_Task details_
Without including any pictures, give back all of the data exactly.

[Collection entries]
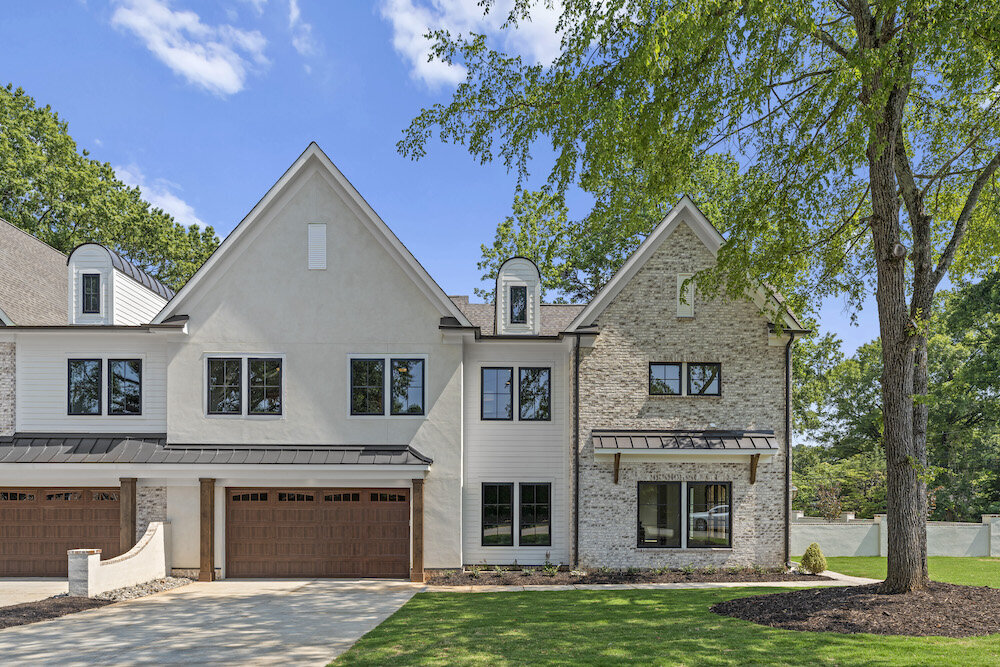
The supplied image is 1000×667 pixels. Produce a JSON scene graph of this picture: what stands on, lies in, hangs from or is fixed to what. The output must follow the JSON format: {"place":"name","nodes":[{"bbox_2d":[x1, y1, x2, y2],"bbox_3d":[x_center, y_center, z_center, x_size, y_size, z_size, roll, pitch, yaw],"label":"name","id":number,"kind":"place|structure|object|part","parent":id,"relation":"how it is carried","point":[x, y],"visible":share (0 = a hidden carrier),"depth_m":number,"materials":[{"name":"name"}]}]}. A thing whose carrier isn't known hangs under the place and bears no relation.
{"place":"outdoors","nodes":[
{"label":"outdoors","id":0,"kind":"place"},
{"bbox_2d":[0,579,73,607],"label":"driveway","id":1,"kind":"structure","parent":0,"point":[24,582],"materials":[{"name":"concrete"}]},
{"bbox_2d":[69,522,173,597],"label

_Written response_
The supplied image is 1000×667 pixels. Produce a JSON scene graph of this picture: what stands on, lies in, hangs from or is fixed to what. The output must follow the JSON format: {"place":"name","nodes":[{"bbox_2d":[x1, y1, x2, y2],"bbox_3d":[x_center, y_center, z_center, x_size, y_size, z_size, roll, pitch, yaw],"label":"name","id":number,"kind":"place|structure|object|part","parent":id,"relation":"how it is carried","point":[x, y],"visible":share (0 = a hidden carrier),"depth_m":number,"materials":[{"name":"name"}]}]}. A thing whose carrier isn't known hangs under the place and bears no relation.
{"place":"outdoors","nodes":[
{"label":"outdoors","id":0,"kind":"place"},
{"bbox_2d":[0,579,73,607],"label":"driveway","id":1,"kind":"structure","parent":0,"point":[24,582],"materials":[{"name":"concrete"}]},
{"bbox_2d":[69,522,173,597],"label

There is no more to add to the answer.